Auprès des femmes et des personnes qui s’identifient en tant que femmes, nos actions sont très bien reçues et nous avons beaucoup de personnes qui viennent nous remercier. Nous avons vécu de moments très beaux où nous étions plein de filles qui ne se connaissaient pas autour du stand et où nous avons parlé de nombreux autres sujets que du consentement en soirée : d’attitudes en général et de comment y répondre, mais aussi de sujets plus tabous comme les règles par exemple. Cet espace d’échange produit vraiment de chouettes choses ! Malgré le fait que nous soyons sur des temps festifs où l’on pourrait penser que les gens n’ont pas envie de se prendre la tête, les personnes sont plutôt ouvertes à l’échange. Nous arrivons également à échanger pas mal avec des hommes cisgenres. Il y a bien entendu toujours des personnes qui ne sont pas d’accord avec nous, qui n’ont pas envie d’entendre ce que nous avons à dire et qui restent campées sur leurs positions, mais globalement, nous sommes bien reçu.e.s. Nous avons également un bon relationnel avec les structures avec lesquelles nous avons établi des partenariats et qui sont assez demandeuses.

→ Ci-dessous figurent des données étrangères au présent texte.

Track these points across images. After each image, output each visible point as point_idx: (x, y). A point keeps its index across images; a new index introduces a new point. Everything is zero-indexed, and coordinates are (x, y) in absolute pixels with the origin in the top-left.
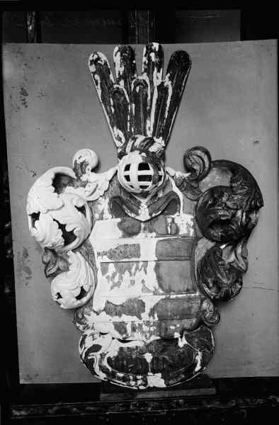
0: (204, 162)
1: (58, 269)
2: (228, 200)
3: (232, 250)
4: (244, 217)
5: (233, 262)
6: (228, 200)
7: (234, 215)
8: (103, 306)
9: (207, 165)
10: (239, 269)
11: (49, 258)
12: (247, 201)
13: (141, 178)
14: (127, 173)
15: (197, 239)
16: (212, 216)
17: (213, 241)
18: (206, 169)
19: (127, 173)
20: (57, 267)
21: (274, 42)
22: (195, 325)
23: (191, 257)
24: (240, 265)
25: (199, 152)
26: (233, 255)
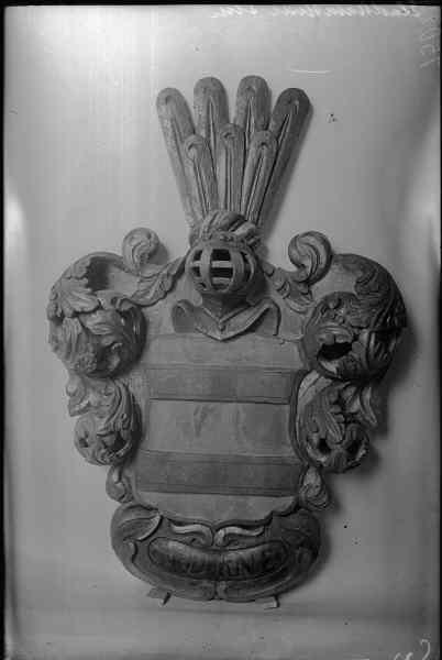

Avec quels types de structures travaillez-vous ?

Notre toute première intervention était avec l’association Mixarts qui organise le festival Merci, Bonsoir !, entre théâtre et musiques actuelles. Nous avions deux stands que nous avons tenu à deux pendant deux jours et là encore, ça a été très riche. Comme nous étions en extérieur et que nous avions plus d’espace, nous avions pu faire des murs d’expression et un espace de discussion plus intime. Nous voulons pouvoir recevoir la parole des personnes qui ont été victimes ou qui ne se sentent pas bien en ayant des temps un peu calmes avec elles si elles le souhaitent, et pour pouvoir les orienter vers des structures spécialisées si besoin. Parfois, l’espace de certains lieux ne le permet pas.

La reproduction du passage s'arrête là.